Below is a sample input file. The only noteworthy differences between it and any other input file are (a) the $BASIS line, which tells GAMESS-US to use the external file (EXTFIL=.TRUE.) and (b) the call to use external basis sets named STO2GBAS. In this external file, you can have multiple groups of elements and basis sets, but not multiple basis set types for the SAME ELEMENT in the same group (so far as I know at the moment). This means that the external basis set example file I have available here has Hydrogen (H) and F (Fluorine) STO-2G (STO2GBAS) and 3-21G (321GBASI) basis set groups, but that you CANNOT call the STO2GBAS Hydrogen basis set and 321GBASI Fluorine basis set.

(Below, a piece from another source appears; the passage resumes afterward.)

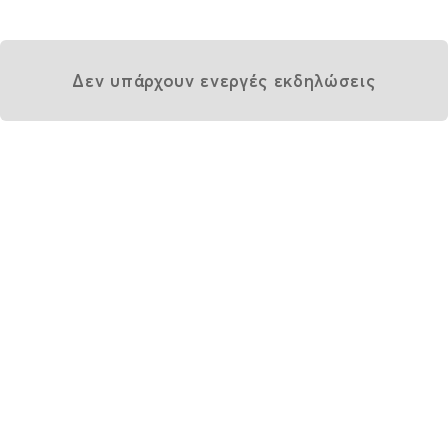
Δεν υπάρχουν ενεργές εκδηλώσεις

$CONTRL SCFTYP=RHF RUNTYP=OPTIMIZE COORD=ZMT $END $BASIS EXTFIL=.TRUE. GBASIS=STO2GBAS $END $CONTRL NZVAR=1 $END $ZMAT IZMAT(1)=1,1,2 $END $DATA COMMENT: HF Z-matrix with mixed basis sets C1 H F 1 HFDist HFDist=1.00 $END
The edit to the rungms file is as follows. You will need to change the EXTBAS control from its default (/dev/null) to the location of the external basis set file (which I have named EXTFILE.txt). If the basis set file is in the same directory as your GAMESS-US executable, then change the EXTBAS to ./EXTFILE.txt.
set echo setenv ERICFMT ./ericfmt.dat setenv IRCDATA ./$JOB.irc setenv INPUT $SCR/$JOB.F05 setenv PUNCH ./$JOB.dat setenv EXTBAS ./EXTFILE.txt setenv AOINTS $SCR/$JOB.F08
The external basis sets can, of course, be downloaded from www.emsl.pnl.gov. My sample file, EXTFILE.txt, is below. Note the STO2GBAS and 321GBASI grouping. These labels MUST have 8 characters. Change the basis set choice by changing GBASIS in $BASIS in the input file.
H STO2GBAS S 2 1 1.309756377 0.4301284980 2 0.233135974 0.6789135310 F STO2GBAS S 2 1 63.73520200 0.4301280000 2 11.34483400 0.6789140000 L 2 1 2.498548000 0.4947200000E-01 0.5115410000 2 0.633698000 0.9637820000 0.6128200000 H 321GBASI S 2 1 5.4471780000 0.1562850000 2 0.8245470000 0.9046910000 S 1 1 0.1831920000 1.0000000000 F 321GBASI S 3 1 413.80100000000 0.5854830000E-01 2 62.24460000000 0.3493080000 3 13.43400000000 0.7096320000 L 2 1 9.7775900000 -0.4073270000 0.2466800000 2 2.0861700000 1.2231400000 0.8523210000 L 1 1 0.4823830000 1.0000000000 1.0000000000
You can download all of the program text and some brief comments in a single file located HERE.
In order to use the 6-31+G(d,p) and 6-311G(d,p) basis sets for a single molecule of mixed 1st/2nd/3rd row and 4th row elements, define an 8-character sequence for the group (like MIXEDBAS) and simply add all of the required basis sets for whatever elements into that group. Again, it is not obvious how to have two Hydrogen atoms in a single molecule have two different basis sets in a Z-matrix input by this (or any other) method in GAMESS-US, but the above goes a long way towards removing a major obstacle to running many molecules.